初詣の歴史

新年最初の行事である「初詣」は、明治時代に入り鉄道会社が広めた「伝統」だった。こんな内容のエントリーが、多くのブロガーに「初詣の歴史」を論じる機会を与えている。
初詣の歴史を皆知らない - mmpoloの日記
調べていくと、次のエントリーが興味深い内容となっていた。
http://triceratops.cocolog-nifty.com/blog/2007/01/post_5dce.html
こちらに引用されている2006年12月30日付け日本経済新聞に「初詣の歴史」が紹介されている。

研究者によると、いまのような初詣は明治時代以降の習慣だという。国立歴史民俗博物館教授の新谷尚紀さんは、日本古来の正月について「元日は家族そろって家にこもり、年神(歳徳神)がやって来るのを静かに待つのが習わしだった」と説明する。年神とは一年の幸福を年初にもたらす福の神だ。こうした正月の習わしが初詣に変化する過程で、三つのポイントがあった。
最初は江戸時代後期の19世紀。年神のいる方角を「恵方」といい、毎年変わる。その年の恵方にある寺社に参拝する「恵方参り」が、町の庶民の間で流行し始めた。

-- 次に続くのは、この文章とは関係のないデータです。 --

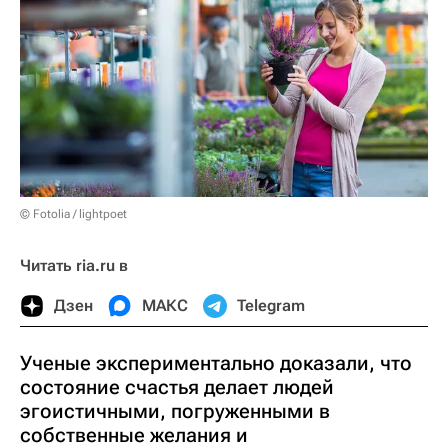
© Fotolia / lightpoet
Читать ria.ru в
Дзен
МАКС
Telegram
Ученые экспериментально доказали, что
состояние счастья делает людей
эгоистичными, погруженными в
собственные желания и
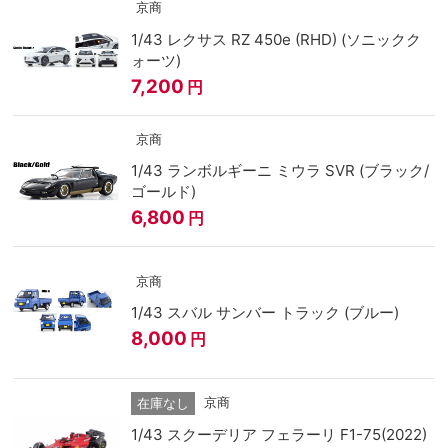
京商
1/43 レクサス RZ 450e (RHD) (ソニックク
ォーツ)
7,200
円
京商
1/43 ランボルギーニ ミウラ SVR (ブラック/
ゴールド)
6,800
円
京商
1/43 スバル サンバー トラック (ブルー)
8,000
円
京商
在庫なし
1/43 スクーデリア フェラーリ F1-75(2022)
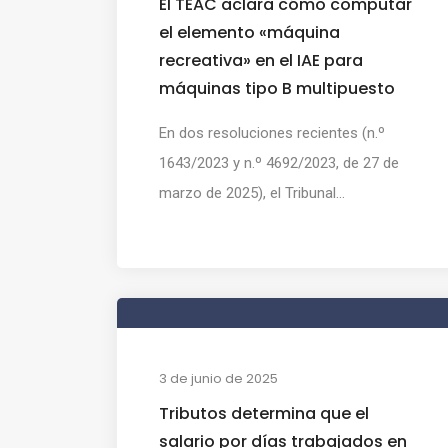
El TEAC aclara cómo computar
el elemento «máquina
recreativa» en el IAE para
máquinas tipo B multipuesto
En dos resoluciones recientes (n.º
1643/2023 y n.º 4692/2023, de 27 de
marzo de 2025), el Tribunal...
3 de junio de 2025
Tributos determina que el
salario por días trabajados en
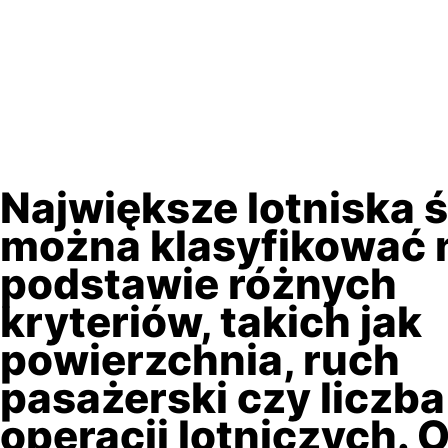
Największe lotniska 
można klasyfikować 
podstawie różnych
kryteriów, takich jak
powierzchnia, ruch
pasażerski czy liczba
operacji lotniczych. 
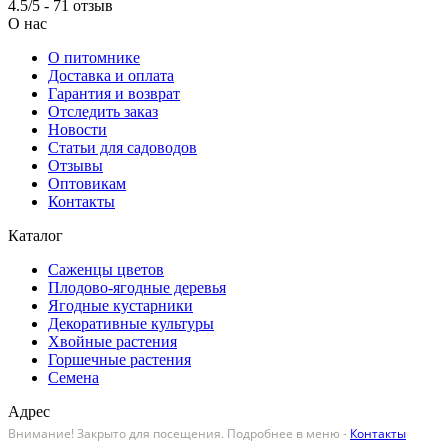
4.5/5 - 71 отзыв
О нас
О питомнике
Доставка и оплата
Гарантия и возврат
Отследить заказ
Новости
Статьи для садоводов
Отзывы
Оптовикам
Контакты
Каталог
Саженцы цветов
Плодово-ягодные деревья
Ягодные кустарники
Декоративные культуры
Хвойные растения
Горшечные растения
Семена
Адрес
Внимание! Закрыто для посещения. Подробнее в меню -
Контакты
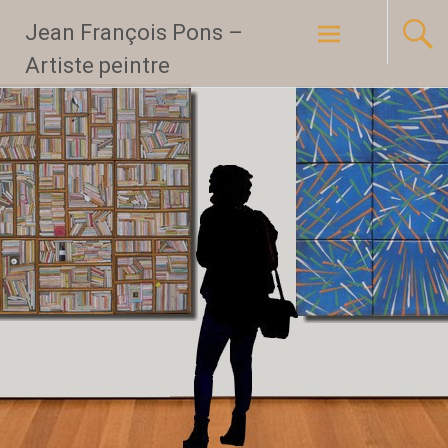
Aller
Jean François Pons –
au
Artiste peintre
contenu
principal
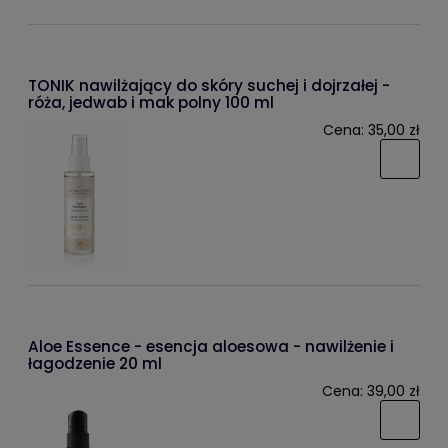
TONIK nawilżający do skóry suchej i dojrzałej -
róża, jedwab i mak polny 100 ml
Cena:
35,00 zł
Aloe Essence - esencja aloesowa - nawilżenie i
łagodzenie 20 ml
Cena:
39,00 zł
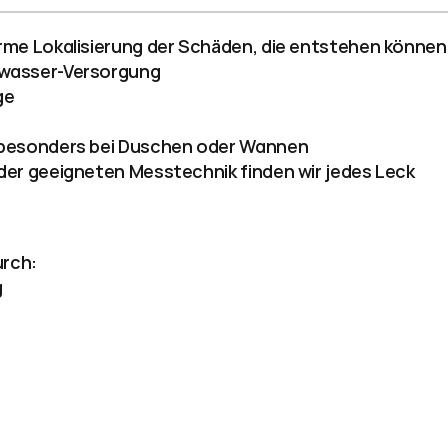
me Lokalisierung der Schäden, die entstehen können
hwasser-Versorgung
ge
, besonders bei Duschen oder Wannen
der geeigneten Messtechnik finden wir jedes Leck
urch:
g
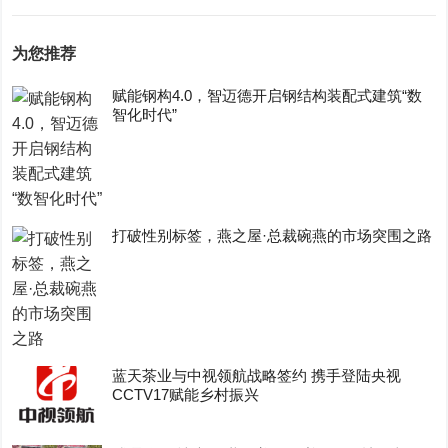
为您推荐
赋能钢构4.0，智迈德开启钢结构装配式建筑“数
智化时代”
打破性别标签，燕之屋·总裁碗燕的市场突围之路
蓝天茶业与中视领航战略签约 携手登陆央视
CCTV17赋能乡村振兴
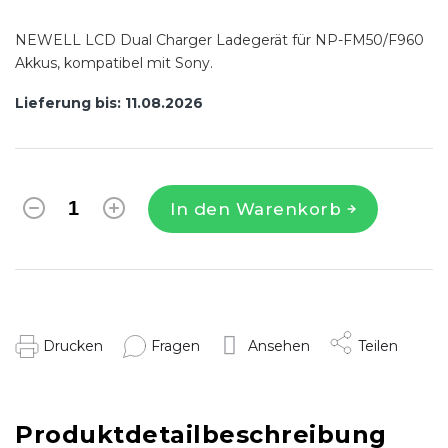
NEWELL LCD Dual Charger Ladegerät für NP-FM50/F960
Akkus, kompatibel mit Sony.
Lieferung bis:
11.08.2026
In den Warenkorb
Drucken
Fragen
Ansehen
Teilen
Produktdetailbeschreibung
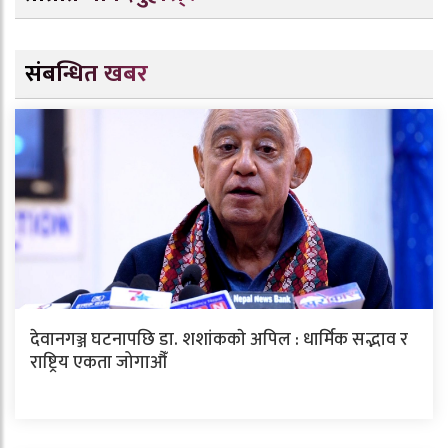
संबन्धित खबर
देवानगञ्ज घटनापछि डा. शशांककाे अपिल : धार्मिक सद्भाव र
राष्ट्रिय एकता जोगाऔँ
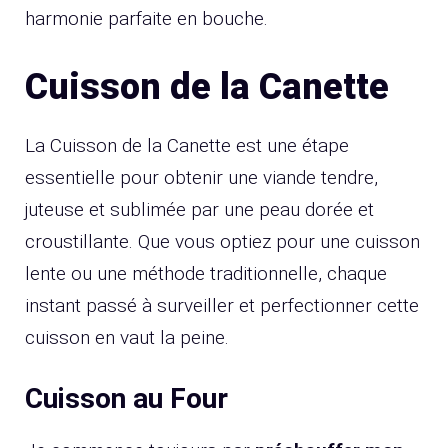
harmonie parfaite en bouche.
Cuisson de la Canette
La Cuisson de la Canette est une étape
essentielle pour obtenir une viande tendre,
juteuse et sublimée par une peau dorée et
croustillante. Que vous optiez pour une cuisson
lente ou une méthode traditionnelle, chaque
instant passé à surveiller et perfectionner cette
cuisson en vaut la peine.
Cuisson au Four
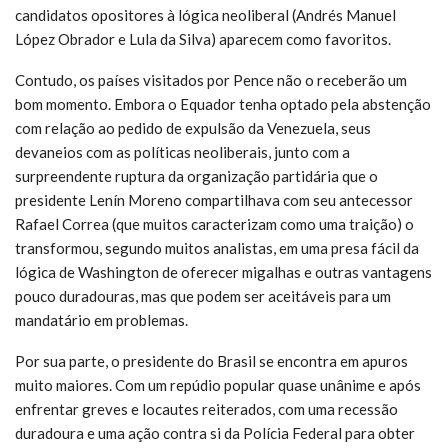
candidatos opositores à lógica neoliberal (Andrés Manuel
López Obrador e Lula da Silva) aparecem como favoritos.
Contudo, os países visitados por Pence não o receberão um
bom momento. Embora o Equador tenha optado pela abstenção
com relação ao pedido de expulsão da Venezuela, seus
devaneios com as políticas neoliberais, junto com a
surpreendente ruptura da organização partidária que o
presidente Lenín Moreno compartilhava com seu antecessor
Rafael Correa (que muitos caracterizam como uma traição) o
transformou, segundo muitos analistas, em uma presa fácil da
lógica de Washington de oferecer migalhas e outras vantagens
pouco duradouras, mas que podem ser aceitáveis para um
mandatário em problemas.
Por sua parte, o presidente do Brasil se encontra em apuros
muito maiores. Com um repúdio popular quase unânime e após
enfrentar greves e locautes reiterados, com uma recessão
duradoura e uma ação contra si da Polícia Federal para obter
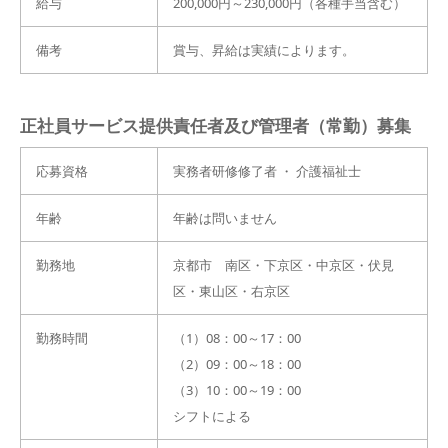
給与
200,000円～230,000円（各種手当含む）
備考
賞与、昇給は実績によります。
正社員サービス提供責任者及び管理者（常勤）募集
応募資格
実務者研修修了者 ・ 介護福祉士
年齢
年齢は問いません
勤務地
京都市 南区・下京区・中京区・伏見
区・東山区・右京区
勤務時間
（1）08：00～17：00
（2）09：00～18：00
（3）10：00～19：00
シフトによる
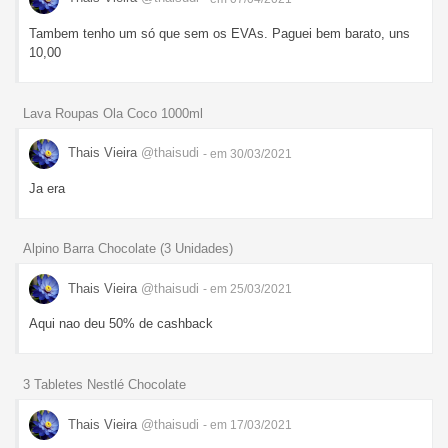
Tambem tenho um só que sem os EVAs. Paguei bem barato, uns
10,00
Lava Roupas Ola Coco 1000ml
Thais Vieira
@thaisudi
- em 30/03/2021
Ja era
Alpino Barra Chocolate (3 Unidades)
Thais Vieira
@thaisudi
- em 25/03/2021
Aqui nao deu 50% de cashback
3 Tabletes Nestlé Chocolate
Thais Vieira
@thaisudi
- em 17/03/2021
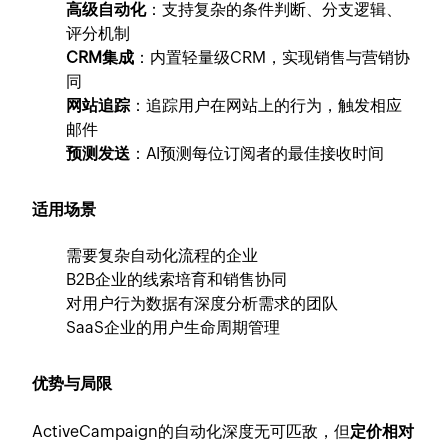
高级自动化
：支持复杂的条件判断、分支逻辑、
评分机制
CRM集成
：内置轻量级CRM，实现销售与营销协
同
网站追踪
：追踪用户在网站上的行为，触发相应
邮件
预测发送
：AI预测每位订阅者的最佳接收时间
适用场景
需要复杂自动化流程的企业
B2B企业的线索培育和销售协同
对用户行为数据有深度分析需求的团队
SaaS企业的用户生命周期管理
优势与局限
ActiveCampaign的自动化深度无可匹敌，但
定价相对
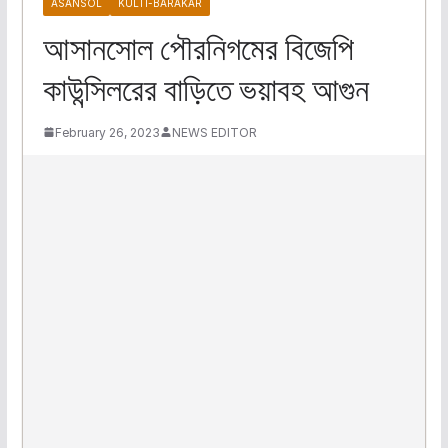
ASANSOL
KULTI-BARAKAR
আসানসোল পৌরনিগমের বিজেপি
কাউন্সিলরের বাড়িতে ভয়াবহ আগুন
February 26, 2023
NEWS EDITOR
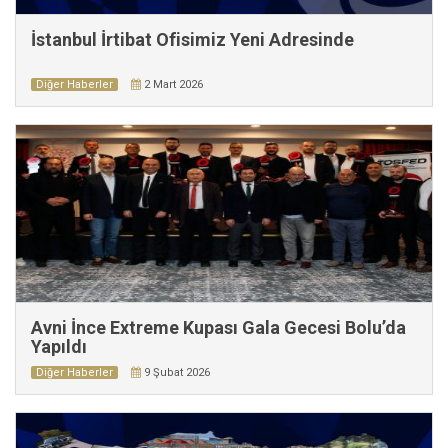
İstanbul İrtibat Ofisimiz Yeni Adresinde
Diğer Haberler
2 Mart 2026
Avni İnce Extreme Kupası Gala Gecesi Bolu’da
Yapıldı
Diğer Haberler
9 Şubat 2026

興味深いことに、年神様をお迎えするしきたりがESEさん(青森県在住)の記事で紹介されています。
正月飾り、青森のしきたり? : 青森からこんにちは
江戸期までは、家の中で静かに年神(歳徳神)をお迎えする習わしや、恵方にある寺社に参拝する「恵方参り」が一般的でした。
明治以降になぜ「初詣」が行事になったのか。これは新政府が行った神道改革が大きな影響を与えているようです。詳しく論じる時間も能力もないので、http://kousyoublog.jp/?eid=1340に書かれている分析を紹介しておきたいと思います。

つまり、恵方詣では明治期にブームが収束しつつあり、比較的氏神詣でをせず行きたいところに行く風潮が少しづつ醸成されていた。そこに鉄道という流通と人の移動を飛躍的に向上させる産業変化と、明治維新という価値観の変化という社会構造の変化の中で、鉄道会社が恵方なんて気にせず元日は好きな神社仏閣に参拝しようというPRを打ち出した。

都市への人口移動による「氏神」不在層の出現、神道改革による恵方詣での衰退、交通網の発達など様々な要因が重なって、「初詣」という行事が人口に膾炙したようです。